La  respuesta ante la ofensa puede cambiar el futuro  en un instante. De ahí lo importante de entender el mecanismo de la ofensa y cómo eludirlo y el siguiente ejemplo ayuda: Luis se levantó temprano, el jefe le prometió ascenderlo de puesto, porque no falta al trabajo y tiene récord de puntualidad. Está feliz, se arregla, prepara un sándwich y se va. Sube al camión de pasaje y paga con un billete grande. El chofer le mira furioso, le insulta: ¿está loco? No tengo para darle cambio de ese billete. Inmediatamente Luis le responde con un montón de malas palabras. El chofer enojado le dice: ¡bájese de mi camión! Y cuando va bajando, en el último escalón, cuando tiene el pie al aire, el hombre echa a andar el camión y Luis cae. Ahora, sus rodillas están raspadas, sus manos lastimadas, su sándwich en un charco. ¡Se arruinó su día! Hace unos minutos era una persona victoriosa ahora esta tirada,  frustrada,  arruinada.
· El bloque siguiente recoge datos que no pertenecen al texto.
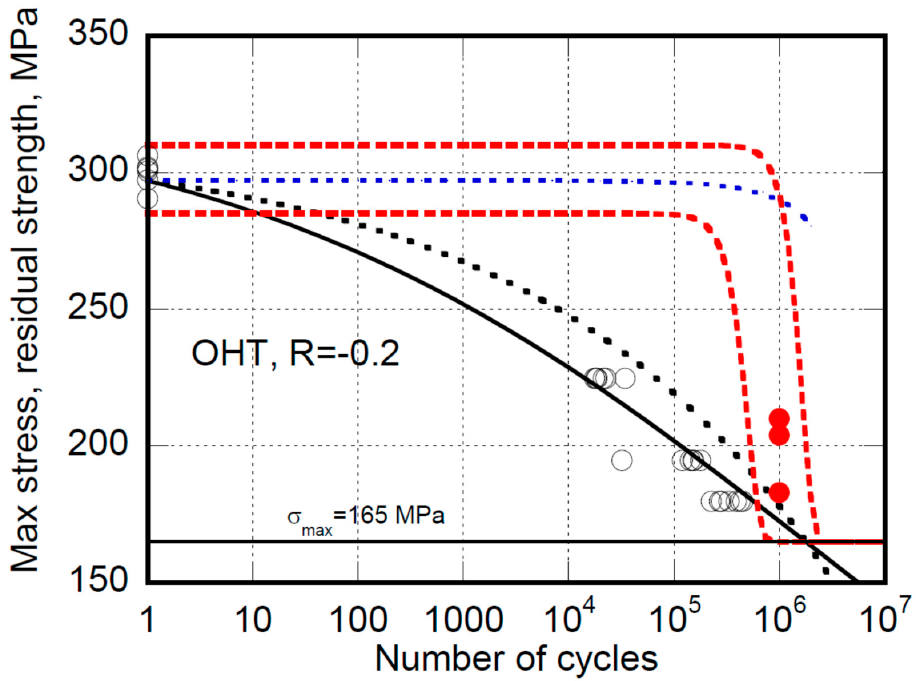
Figure 5. The experimental fatigue life (circles) and residual strength (filled circles) data for open hole AS4 / E7K8 PW—10 / 80 / 10, under prevalent tension (OHT) at R = − 0.2. The continuous curve is the best fit to the fatigue life data based on Caprino’s and D’Amore’s equivalent models. The broken black curve is the predictions of residual strength from Caprino’s model, namely Equation (9). The broken red curves are the predictions of upper and lower bound of residual strength from the D’Amore’s model, namely Equation (13). The blue dotted line represents the Sendekyj’s model’s residual strength predictions, namely Equation (5’’).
No es el chofer, sino la respuesta a la ofensa la que determinó el futuro de Luis. Cosa muy distinta, si simplemente le hubiera contestado: cálmese hombre, yo voy hasta el otro lado de la ciudad, luego me da mi cambio. Así, hubiera llegado a  tiempo y recibido su ascenso. Aquí está el secreto para vivir de triunfo en triunfo.

Parece sencillo, pero en realidad no lo es tanto, requiere dominio propio, humildad y negarse a uno mismo. Esto para cualquier mortal es imposible, por esto Jesús, nos anima a no separarnos de él  y a vivir a través de él: “Permanezcan en mí, y yo permaneceré en ustedes. Así como ninguna rama puede dar fruto por sí misma, sino que tiene que permanecer en la vid, así tampoco ustedes pueden dar fruto si no permanecen en mí” (Juan). 

En conclusión, el amor saludable que no espera nada a cambio, siempre estará muy lejos de establecerse para la ofensa. 

Cuando la ofensa se presenta, la respuesta determinará el futuro de la persona, pues puede enlazarla a enojos, frustraciones, enfermedades, derrotas o bien, disponerla para el triunfo. En otras palabras, el consejo del Maestro nos dice cómo esquivar el mecanismo de la ofensa, para no malograr la recompensa divina.

No es malo esperar reciprocidad de los demás ante nuestros gestos de amor, el problema viene cuando ésta no se da e inmediatamente nos sentimos ofendidos y los vemos como enemigos. Por lo tanto, la Palabra de Dios, en las Sagradas Escrituras, nos habla de una recompensa divina y nos aconseja amar a nuestros enemigos, familiares y amigos como él nos ama, es decir, sin esperar nada a cambio, porque la recompensa que de ellos viene es pequeña, caduca y para la vanagloria del hombre. 

Pero, la recompensa que viene al actuar conforme a la voluntad de Dios es grandiosa y es para vivir en triunfo; es eterna y nos mueve a dar gloria al único que la merece: el Creador.